# What this task involves
For the records below, report how many lines include the word "events". Only the number should appear.

# Information supplied
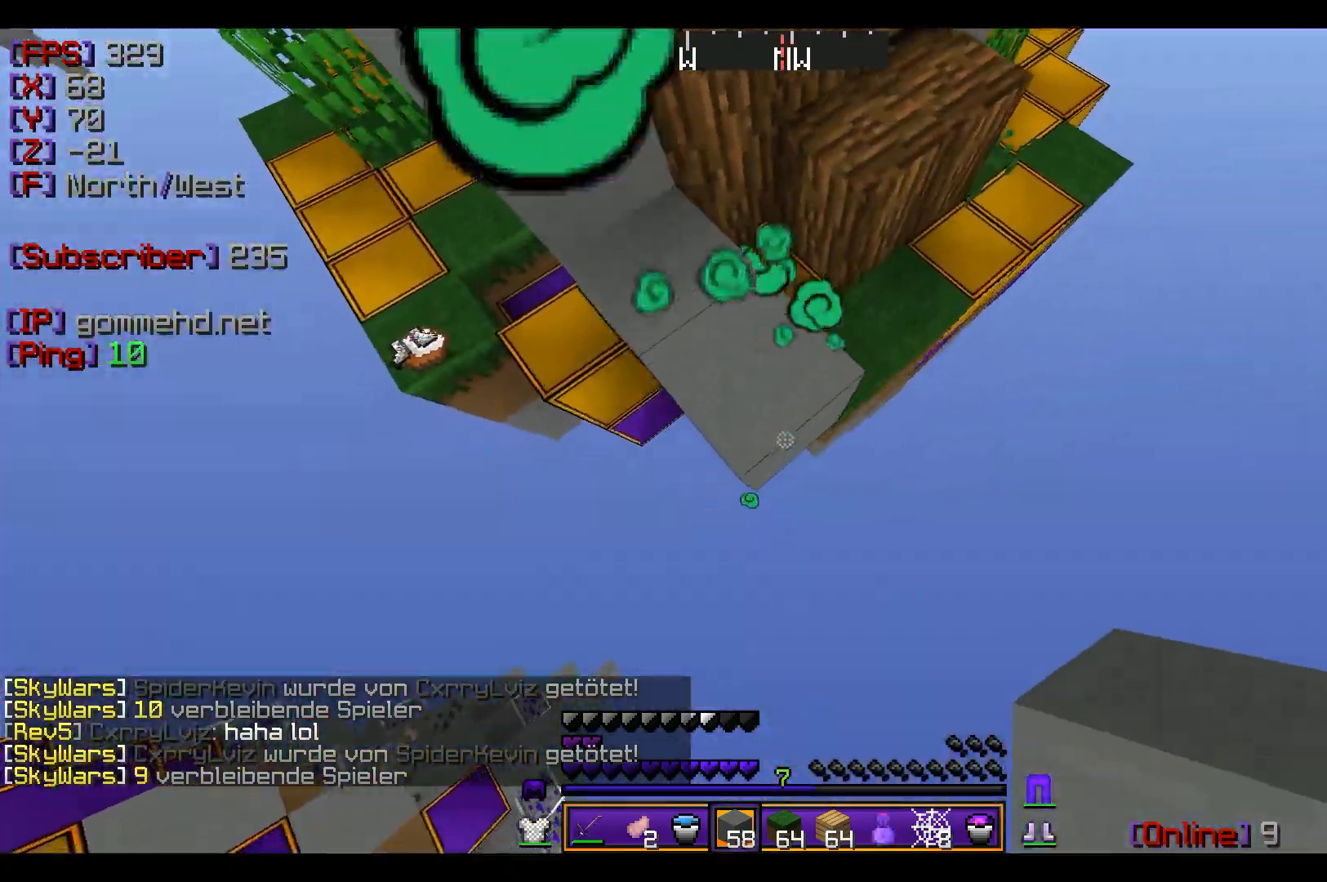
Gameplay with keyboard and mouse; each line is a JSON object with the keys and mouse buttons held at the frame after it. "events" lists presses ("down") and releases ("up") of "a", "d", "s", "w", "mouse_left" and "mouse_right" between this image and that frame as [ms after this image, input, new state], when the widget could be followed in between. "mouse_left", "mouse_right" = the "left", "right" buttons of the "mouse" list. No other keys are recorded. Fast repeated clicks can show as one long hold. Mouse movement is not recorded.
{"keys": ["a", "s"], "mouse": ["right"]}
...
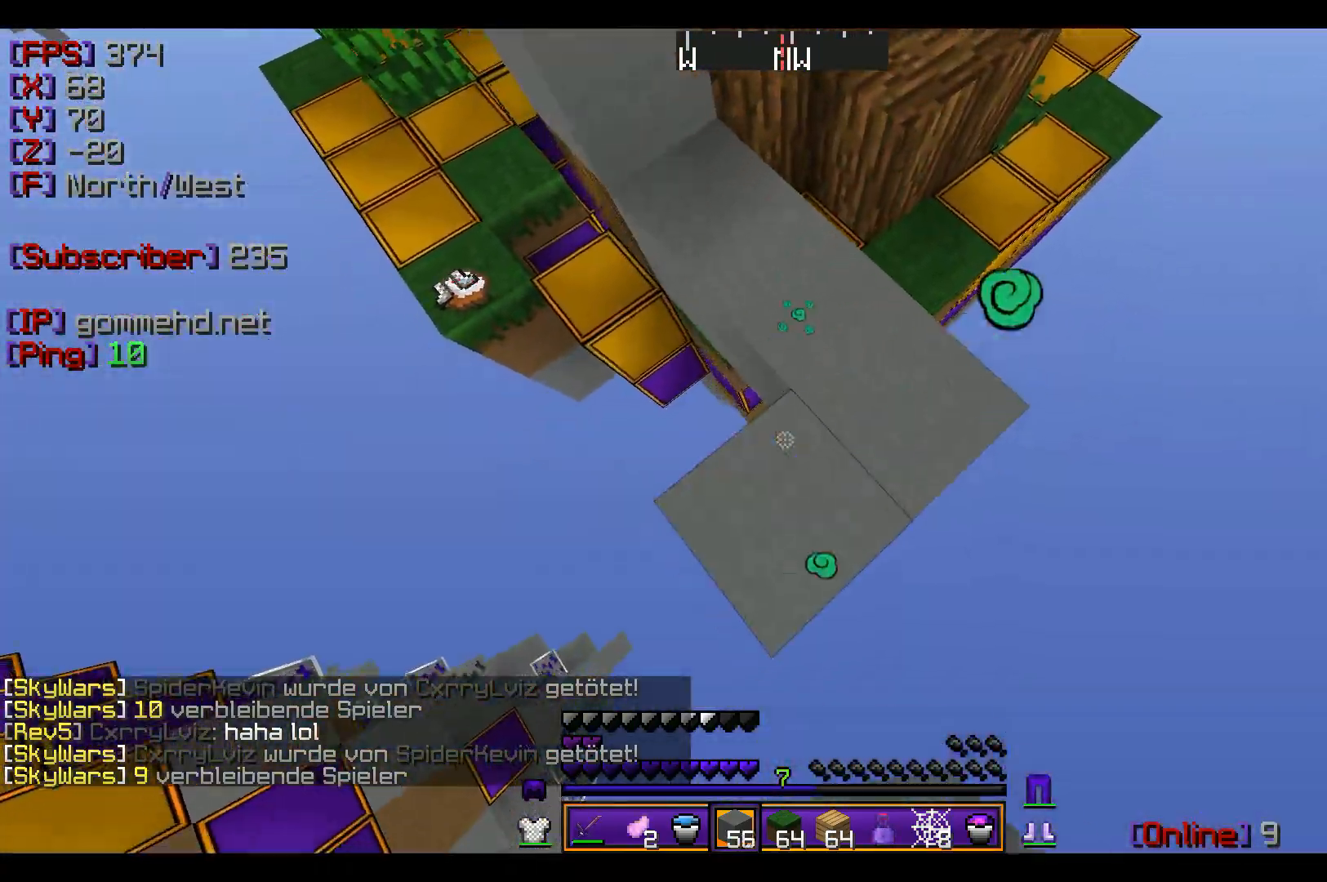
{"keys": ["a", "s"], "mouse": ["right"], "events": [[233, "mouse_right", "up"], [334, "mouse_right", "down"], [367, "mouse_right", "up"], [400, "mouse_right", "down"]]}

# Solution to this problem
2